The Title IX Law Suit Machine

One of the little known side effects of Title IX enforcement are the costs that it imposes on school districts around the country. One of the more recent examples comes from Arrowhead High School in Hartland, Wisconsin. According to local reports, handling a recent suit that resulted in the school adding a girl’s lacrosse team cost somewhere in the neighborhood of $50,000-$60,000. While most of that was handled by an insurance policy, the school was forced to spend about $10,000 to handle the suit. And as we all know, while the policy covered most of the costs, the school is probably staring at a future where their insurance premiums are going to have to increase.

All in all, even at $10,000, that’s a lot of money that could have been used more productively.

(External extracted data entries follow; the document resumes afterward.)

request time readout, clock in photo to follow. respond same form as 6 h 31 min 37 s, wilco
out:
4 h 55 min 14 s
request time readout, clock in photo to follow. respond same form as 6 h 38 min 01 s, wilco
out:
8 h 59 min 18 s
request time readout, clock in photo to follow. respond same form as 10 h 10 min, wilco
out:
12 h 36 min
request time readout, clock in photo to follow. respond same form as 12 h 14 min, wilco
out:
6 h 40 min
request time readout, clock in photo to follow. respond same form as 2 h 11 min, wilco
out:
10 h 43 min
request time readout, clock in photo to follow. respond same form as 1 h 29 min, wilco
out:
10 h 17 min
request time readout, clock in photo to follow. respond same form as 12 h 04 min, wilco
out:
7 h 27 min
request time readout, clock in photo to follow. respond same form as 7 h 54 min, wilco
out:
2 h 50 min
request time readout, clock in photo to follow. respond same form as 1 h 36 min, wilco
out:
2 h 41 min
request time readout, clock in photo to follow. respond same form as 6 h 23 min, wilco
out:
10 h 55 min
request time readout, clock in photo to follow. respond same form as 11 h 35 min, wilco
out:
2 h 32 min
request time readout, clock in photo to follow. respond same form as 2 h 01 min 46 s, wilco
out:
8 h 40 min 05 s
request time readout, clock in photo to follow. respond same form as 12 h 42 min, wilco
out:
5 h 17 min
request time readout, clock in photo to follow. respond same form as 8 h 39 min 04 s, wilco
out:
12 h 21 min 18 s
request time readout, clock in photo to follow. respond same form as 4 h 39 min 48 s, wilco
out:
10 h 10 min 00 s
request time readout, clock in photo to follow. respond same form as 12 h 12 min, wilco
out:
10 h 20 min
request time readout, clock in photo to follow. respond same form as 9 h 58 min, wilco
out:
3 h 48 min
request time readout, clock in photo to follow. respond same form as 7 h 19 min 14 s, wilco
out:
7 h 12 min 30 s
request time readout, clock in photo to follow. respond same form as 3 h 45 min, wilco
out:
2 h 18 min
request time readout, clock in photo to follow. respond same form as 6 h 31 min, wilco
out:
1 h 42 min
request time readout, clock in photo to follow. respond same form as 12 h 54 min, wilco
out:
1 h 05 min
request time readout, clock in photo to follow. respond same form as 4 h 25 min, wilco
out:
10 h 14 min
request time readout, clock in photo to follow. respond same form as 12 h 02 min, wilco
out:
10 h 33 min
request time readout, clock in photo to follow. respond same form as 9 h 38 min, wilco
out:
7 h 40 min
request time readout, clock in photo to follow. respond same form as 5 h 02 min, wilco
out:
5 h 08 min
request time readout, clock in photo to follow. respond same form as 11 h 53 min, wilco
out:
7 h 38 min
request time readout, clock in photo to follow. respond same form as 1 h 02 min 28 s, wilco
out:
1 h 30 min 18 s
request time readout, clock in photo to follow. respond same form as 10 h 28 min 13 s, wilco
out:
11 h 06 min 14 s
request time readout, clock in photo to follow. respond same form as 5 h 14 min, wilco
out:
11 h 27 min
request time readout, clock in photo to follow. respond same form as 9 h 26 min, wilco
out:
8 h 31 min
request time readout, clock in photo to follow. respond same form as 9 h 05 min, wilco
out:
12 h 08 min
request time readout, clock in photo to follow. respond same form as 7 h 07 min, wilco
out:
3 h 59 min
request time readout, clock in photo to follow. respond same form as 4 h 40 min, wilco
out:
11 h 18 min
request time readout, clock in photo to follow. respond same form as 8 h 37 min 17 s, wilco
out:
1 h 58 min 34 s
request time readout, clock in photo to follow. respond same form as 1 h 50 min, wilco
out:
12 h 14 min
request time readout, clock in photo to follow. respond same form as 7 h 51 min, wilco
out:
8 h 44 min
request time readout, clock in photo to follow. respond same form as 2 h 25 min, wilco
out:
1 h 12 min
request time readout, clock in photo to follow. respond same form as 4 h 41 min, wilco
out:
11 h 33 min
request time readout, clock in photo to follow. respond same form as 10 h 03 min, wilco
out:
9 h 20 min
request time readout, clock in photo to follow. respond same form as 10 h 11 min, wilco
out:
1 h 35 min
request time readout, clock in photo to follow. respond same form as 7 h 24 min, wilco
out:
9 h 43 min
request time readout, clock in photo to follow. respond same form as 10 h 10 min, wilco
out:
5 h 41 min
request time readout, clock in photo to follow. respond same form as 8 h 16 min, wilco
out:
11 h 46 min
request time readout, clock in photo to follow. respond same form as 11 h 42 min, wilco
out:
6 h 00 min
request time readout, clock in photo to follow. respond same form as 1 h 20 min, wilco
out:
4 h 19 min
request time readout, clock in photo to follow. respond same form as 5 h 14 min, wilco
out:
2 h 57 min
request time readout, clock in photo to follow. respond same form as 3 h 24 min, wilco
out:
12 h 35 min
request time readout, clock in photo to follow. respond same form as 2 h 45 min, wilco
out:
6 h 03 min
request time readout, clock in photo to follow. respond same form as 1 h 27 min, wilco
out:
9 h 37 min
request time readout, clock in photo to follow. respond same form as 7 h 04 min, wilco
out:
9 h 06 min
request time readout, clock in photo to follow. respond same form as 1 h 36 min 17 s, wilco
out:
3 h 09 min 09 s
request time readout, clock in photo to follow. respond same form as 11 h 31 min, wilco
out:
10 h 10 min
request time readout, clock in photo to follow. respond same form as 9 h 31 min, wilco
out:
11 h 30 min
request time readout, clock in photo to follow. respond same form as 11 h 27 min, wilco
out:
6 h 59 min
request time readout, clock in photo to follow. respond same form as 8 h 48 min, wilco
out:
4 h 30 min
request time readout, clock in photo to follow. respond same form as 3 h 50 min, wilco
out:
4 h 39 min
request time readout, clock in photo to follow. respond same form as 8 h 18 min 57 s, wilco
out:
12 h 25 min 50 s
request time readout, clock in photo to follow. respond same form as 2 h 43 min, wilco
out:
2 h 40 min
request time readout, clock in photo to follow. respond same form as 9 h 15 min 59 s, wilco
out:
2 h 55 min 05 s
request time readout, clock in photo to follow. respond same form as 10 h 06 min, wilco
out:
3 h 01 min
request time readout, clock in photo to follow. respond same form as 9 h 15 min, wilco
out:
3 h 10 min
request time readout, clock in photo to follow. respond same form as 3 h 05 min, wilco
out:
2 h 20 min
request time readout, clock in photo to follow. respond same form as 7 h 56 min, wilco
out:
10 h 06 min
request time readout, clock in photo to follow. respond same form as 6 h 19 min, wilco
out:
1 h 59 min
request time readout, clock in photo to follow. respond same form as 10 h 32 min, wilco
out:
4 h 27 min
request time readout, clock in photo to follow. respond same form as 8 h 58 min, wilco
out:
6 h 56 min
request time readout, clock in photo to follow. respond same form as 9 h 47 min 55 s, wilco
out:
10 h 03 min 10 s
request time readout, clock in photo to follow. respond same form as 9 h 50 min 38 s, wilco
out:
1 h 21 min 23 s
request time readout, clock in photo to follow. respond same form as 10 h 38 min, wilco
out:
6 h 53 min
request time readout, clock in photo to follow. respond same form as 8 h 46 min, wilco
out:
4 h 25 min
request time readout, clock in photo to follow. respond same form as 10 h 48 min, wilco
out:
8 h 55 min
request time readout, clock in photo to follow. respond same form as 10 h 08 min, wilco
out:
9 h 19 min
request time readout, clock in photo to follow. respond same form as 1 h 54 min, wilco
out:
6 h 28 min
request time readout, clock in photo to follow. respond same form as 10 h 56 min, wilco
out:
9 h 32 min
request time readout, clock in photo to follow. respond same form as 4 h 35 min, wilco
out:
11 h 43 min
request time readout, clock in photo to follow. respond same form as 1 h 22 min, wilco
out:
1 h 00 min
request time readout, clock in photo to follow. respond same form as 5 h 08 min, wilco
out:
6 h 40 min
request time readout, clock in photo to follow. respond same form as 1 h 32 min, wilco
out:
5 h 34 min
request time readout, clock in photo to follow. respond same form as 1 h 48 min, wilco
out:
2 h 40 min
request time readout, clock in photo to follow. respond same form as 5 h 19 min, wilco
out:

Why is it so expensive? Well, in short, it’s because the lawyers involved in filing these suits often do so in pursuit of a big pay day. The most famous came in the 1990s when the National Women’s Law Center filed a suit against the Michigan High School Athletic Association stating that the scheduling of some girl’s high school sports was discriminatory. Eventually, the NWLC won the suit, and was able to help itself to over $1 million in legal fees.
That law suit first mentality is on full display at JustPlayNow.org, a Web site created by the California Women’s Law Center. When you get there, they even have a button slugged, “Ask a lawyer.”
While the CSC is sympathetic with teams that would like to see their fields upgraded, how does it help anybody to force a school to pay out hundreds of thousands — or in one case millions — of dollars defending suits like these that do nothing but line the pockets of the lawyers who file the suits in the first place? Wouldn’t that money be better spent directly on the athletic programs in question?